**Materiał źródłowy**:
=====
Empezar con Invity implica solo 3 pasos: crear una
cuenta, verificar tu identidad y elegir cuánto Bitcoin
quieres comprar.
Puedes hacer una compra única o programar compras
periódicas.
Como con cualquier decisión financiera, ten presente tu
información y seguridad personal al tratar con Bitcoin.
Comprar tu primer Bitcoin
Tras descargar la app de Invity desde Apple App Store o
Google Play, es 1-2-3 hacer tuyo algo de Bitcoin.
=====
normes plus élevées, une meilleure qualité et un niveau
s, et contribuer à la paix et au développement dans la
=====
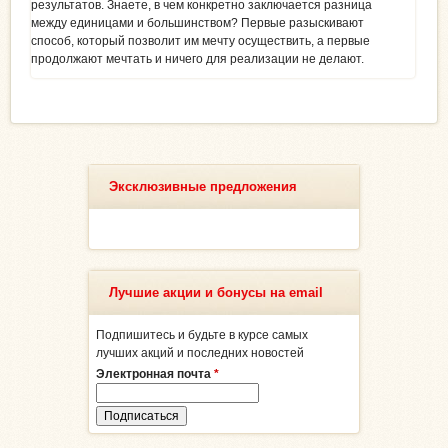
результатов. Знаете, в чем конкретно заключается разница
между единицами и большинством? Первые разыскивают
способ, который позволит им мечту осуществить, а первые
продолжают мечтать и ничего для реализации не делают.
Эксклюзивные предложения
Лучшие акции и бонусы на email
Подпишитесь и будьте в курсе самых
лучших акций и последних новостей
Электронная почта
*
=====
**Polecenie**: Przepisz bez żadnych zmian wiersze z powyższych danych: zacznij od wiersza, w którym jest „normes plus élevées, une”, a skończ na wierszu, w którym jest „s, et contribuer”, łącznie z nimi.

**Odpowiedź**:
normes plus élevées, une meilleure qualité et un niveau
s, et contribuer à la paix et au développement dans la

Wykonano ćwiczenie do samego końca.